Seit dem Ende des Ersten Weltkriegs im Jahr 1918 war unsere Stadt Teil der französischen Besatzungszone, die im Januar 1923 in die alliierte Rheinlandbesetzung durch Frankreich, England und Belgien überging, weil das Deutsche Reich die im Versailler Vertrag festgelegten Reparationszahlungen nicht vollständig leisten konnte. Bingen gehörte weiterhin zum französisch besetzten Teil. Zwar gab es 1926 wieder eine gewisse Normalität und auch deutsche Behörden. Diese standen jedoch unter Aufsicht der Besatzungsmacht. Tanzveranstaltungen und Volksfeste durften wieder stattfinden und die Kinos waren geöffnet. Versammlungen unterlagen aber noch der Genehmigung. Politische Aktivitäten sowie die Presse wurden überwacht.

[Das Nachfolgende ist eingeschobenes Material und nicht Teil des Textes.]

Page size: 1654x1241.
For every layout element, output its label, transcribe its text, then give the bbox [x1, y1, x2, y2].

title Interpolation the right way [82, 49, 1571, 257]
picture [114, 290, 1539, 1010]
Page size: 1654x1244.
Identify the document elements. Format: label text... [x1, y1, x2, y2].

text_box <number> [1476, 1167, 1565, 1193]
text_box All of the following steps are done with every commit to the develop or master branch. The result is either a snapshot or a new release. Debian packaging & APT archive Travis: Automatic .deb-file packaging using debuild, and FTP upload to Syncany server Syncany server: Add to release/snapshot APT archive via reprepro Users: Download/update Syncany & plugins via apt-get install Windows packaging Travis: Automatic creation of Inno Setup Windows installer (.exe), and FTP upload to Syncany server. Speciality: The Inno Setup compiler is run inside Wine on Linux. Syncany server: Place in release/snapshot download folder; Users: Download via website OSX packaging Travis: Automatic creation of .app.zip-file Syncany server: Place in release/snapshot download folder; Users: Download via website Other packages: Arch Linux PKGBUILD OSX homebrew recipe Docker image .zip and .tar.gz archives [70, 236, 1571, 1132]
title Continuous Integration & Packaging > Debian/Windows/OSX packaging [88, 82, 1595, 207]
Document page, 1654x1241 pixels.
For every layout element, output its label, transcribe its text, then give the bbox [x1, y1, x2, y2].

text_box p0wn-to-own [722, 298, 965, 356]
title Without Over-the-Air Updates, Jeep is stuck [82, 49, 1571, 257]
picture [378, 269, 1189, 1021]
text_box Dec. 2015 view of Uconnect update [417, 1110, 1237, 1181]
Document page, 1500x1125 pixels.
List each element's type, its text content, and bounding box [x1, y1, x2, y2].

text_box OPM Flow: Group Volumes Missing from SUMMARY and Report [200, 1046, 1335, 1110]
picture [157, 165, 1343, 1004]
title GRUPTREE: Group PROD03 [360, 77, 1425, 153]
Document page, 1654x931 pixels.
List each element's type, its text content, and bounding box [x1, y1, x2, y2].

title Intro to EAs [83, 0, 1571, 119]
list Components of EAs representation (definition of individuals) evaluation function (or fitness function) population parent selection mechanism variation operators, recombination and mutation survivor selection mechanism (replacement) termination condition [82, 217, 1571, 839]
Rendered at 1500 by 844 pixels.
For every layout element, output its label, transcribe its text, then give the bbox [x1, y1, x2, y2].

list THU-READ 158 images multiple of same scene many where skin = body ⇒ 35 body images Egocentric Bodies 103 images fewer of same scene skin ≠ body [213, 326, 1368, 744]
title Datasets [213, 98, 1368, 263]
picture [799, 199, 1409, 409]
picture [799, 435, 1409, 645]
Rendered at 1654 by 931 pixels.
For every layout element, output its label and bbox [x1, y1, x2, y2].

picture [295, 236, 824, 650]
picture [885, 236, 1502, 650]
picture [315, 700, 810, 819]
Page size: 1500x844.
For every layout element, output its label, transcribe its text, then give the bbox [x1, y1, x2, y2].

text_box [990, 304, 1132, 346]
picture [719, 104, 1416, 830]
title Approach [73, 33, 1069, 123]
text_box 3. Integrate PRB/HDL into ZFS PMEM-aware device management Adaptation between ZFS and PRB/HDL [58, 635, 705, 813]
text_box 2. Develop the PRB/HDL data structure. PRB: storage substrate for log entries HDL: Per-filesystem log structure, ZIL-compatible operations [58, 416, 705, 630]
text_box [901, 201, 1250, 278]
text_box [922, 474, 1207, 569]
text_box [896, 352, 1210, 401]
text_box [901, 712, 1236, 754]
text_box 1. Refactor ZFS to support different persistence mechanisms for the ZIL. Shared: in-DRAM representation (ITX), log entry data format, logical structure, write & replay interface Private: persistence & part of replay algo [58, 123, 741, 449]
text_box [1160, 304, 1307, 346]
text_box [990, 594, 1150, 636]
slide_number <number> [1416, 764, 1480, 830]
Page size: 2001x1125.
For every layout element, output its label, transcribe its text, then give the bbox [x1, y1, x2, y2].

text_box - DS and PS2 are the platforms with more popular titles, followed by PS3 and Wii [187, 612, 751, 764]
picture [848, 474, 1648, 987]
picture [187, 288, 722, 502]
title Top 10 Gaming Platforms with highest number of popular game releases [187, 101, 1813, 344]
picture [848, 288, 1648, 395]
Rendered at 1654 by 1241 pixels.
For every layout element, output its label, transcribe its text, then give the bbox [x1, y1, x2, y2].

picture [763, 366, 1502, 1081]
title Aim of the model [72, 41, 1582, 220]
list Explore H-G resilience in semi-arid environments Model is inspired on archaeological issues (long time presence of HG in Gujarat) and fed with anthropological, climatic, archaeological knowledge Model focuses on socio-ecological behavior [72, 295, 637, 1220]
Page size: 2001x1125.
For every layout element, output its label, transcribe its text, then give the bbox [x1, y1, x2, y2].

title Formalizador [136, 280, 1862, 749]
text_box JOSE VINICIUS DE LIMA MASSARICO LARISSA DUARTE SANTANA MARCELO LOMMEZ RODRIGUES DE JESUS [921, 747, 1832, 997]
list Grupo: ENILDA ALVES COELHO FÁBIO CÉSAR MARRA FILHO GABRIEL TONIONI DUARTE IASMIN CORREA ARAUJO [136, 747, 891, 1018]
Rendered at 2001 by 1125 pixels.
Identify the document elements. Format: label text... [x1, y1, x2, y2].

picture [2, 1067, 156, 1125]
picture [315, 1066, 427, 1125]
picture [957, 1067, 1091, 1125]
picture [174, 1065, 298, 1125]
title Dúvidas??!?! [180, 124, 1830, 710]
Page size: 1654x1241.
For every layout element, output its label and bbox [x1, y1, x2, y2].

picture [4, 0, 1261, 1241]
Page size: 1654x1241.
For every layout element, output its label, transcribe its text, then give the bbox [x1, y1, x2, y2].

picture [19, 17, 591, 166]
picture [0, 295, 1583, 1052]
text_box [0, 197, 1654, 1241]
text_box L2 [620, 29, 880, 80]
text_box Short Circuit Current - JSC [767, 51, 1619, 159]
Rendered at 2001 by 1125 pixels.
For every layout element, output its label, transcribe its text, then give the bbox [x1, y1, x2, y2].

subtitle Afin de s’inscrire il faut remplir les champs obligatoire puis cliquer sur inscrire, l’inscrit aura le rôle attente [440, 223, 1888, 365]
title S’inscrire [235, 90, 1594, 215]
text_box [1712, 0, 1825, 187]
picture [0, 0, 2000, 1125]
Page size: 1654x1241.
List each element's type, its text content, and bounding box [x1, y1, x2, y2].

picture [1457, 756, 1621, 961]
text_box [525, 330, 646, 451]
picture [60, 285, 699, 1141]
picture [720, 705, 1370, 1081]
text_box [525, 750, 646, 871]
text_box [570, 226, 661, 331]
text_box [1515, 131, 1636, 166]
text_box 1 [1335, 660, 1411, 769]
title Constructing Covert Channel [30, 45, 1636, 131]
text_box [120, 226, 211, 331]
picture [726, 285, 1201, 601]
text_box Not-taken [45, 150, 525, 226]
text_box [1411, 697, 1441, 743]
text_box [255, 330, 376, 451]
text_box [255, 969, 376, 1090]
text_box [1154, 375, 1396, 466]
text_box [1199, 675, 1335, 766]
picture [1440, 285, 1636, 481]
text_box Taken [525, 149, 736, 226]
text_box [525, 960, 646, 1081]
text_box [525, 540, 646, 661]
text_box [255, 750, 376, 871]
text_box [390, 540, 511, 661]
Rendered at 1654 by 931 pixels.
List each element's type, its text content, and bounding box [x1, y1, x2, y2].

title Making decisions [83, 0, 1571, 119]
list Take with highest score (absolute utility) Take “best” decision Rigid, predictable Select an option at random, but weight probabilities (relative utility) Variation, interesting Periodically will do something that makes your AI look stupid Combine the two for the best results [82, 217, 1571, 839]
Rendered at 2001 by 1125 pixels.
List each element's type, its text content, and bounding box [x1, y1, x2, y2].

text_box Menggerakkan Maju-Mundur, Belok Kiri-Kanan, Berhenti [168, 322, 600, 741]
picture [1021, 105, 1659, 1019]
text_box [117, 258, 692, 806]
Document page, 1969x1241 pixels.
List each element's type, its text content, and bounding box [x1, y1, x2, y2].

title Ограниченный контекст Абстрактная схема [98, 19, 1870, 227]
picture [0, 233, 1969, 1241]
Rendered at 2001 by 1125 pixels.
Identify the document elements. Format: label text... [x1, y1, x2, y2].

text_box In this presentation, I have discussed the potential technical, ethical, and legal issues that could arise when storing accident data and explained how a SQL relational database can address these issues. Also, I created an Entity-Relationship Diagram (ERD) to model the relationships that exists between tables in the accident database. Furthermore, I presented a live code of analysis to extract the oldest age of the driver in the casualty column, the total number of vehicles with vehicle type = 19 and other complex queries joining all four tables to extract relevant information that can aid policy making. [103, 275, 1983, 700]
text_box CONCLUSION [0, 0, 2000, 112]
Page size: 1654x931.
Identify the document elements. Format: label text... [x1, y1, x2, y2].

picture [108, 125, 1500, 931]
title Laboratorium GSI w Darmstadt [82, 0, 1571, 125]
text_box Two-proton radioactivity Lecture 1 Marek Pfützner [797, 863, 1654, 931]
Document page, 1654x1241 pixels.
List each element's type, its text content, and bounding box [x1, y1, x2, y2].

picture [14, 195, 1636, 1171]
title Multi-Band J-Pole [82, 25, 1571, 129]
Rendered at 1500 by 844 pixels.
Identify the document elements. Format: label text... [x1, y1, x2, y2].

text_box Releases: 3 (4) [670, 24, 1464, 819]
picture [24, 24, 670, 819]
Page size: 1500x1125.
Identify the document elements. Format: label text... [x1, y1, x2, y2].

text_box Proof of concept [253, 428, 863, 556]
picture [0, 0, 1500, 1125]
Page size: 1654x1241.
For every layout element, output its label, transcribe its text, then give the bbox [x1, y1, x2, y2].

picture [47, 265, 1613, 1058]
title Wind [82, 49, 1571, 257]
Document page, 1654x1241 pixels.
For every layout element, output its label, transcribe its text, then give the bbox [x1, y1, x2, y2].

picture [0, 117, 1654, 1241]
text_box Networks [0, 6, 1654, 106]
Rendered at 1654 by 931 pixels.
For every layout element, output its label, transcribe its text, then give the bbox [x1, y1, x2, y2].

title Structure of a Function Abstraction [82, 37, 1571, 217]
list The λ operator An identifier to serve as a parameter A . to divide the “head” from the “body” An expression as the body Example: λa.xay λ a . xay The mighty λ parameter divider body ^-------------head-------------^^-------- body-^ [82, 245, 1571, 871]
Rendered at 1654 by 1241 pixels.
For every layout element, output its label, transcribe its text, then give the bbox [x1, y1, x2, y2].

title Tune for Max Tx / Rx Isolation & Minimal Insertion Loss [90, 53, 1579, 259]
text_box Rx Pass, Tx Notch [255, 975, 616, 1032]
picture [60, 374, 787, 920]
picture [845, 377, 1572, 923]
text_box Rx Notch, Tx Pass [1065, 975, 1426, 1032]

An der Grenze der Besatzungszone wurde scharf kontrolliert, auch wenn diese Kontrollen ab Mitte der 1920er Jahre nicht mehr ganz so drastisch waren. Züge, Autos, Fuhrwerke, Radfahrer, Fußgänger und Schiffe auf dem Rhein mussten stoppen. Die Grenzgänger wurden auf Identität, Zweck und Dauer ihres Aufenthalts kontrolliert. Da der Schmuggel ein großes Thema war, wurde auch das mitgeführte Gepäck genau geprüft.
Sonderabgaben und Handelshemmnisse belasteten die wirtschaftliche Entwicklung der Zone zusätzlich. Bingens Zeit als internationaler Touristenort und „Sehnsuchtsstadt“ der Rheinromantik hatte bereits mit dem Weltkriegsbeginn in 1914 ein abruptes Ende gefunden und konnte sich während der Besatzungszeit nicht erholen.
Die Top-Hotels waren requiriert und zu Kasernen umfunktioniert. Im „Victoria“ (Caserne Champagne) und „Weißes Ross“ (Caserne Le Cheval Blanc) und in den Hotels „Germania“, „Adler“, „Hessischer Hof“, dem „Badhaus“ sowie in der neu errichteten „Marne-Kaserne“ waren circa 700 französische Soldaten einquartiert. Überwiegend war es Soldaten aus Algerien, Marokko und Senegal sowie eine größere Abteilung Militärpolizei. Die Offiziere bevorzugten es hingegen, in den schönen Privathäusern gut situierter Binger Bürger Quartier zu nehmen. Die Ortskommandantur war im bisherigen Café Hilsdorf am Speisemarkt 10 untergebracht. Auf den öffentlichen Gebäuden wehte die französische Trikolore.
Zwar nutzten die Offiziere das gastronomische Angebot der Stadt und generierten willkommenen Umsatz. Zudem gab es einige Touristen aus Frankreich, doch konnten diese den früher blühenden internationalen Tourismus auch nicht ansatzweise ersetzen.
Im Jahr 1926 keimte auch die Hoffnung auf eine weitere Normalisierung. Diese begann mit dem Vertrag von Locarno im Oktober 1925, der Aufnahme Deutschlands in den Völkerbund am 8. September 1926 und mündete in die Neuverhandlung der Reparationsfrage. Am 7. Juni 1929 wurde der sogenannten „Young-Plan“ unterzeichnet und am 31. August 1929 entschieden, dass die Besatzungstruppen unser Gebiet bis Mitte 1930 räumen müssen.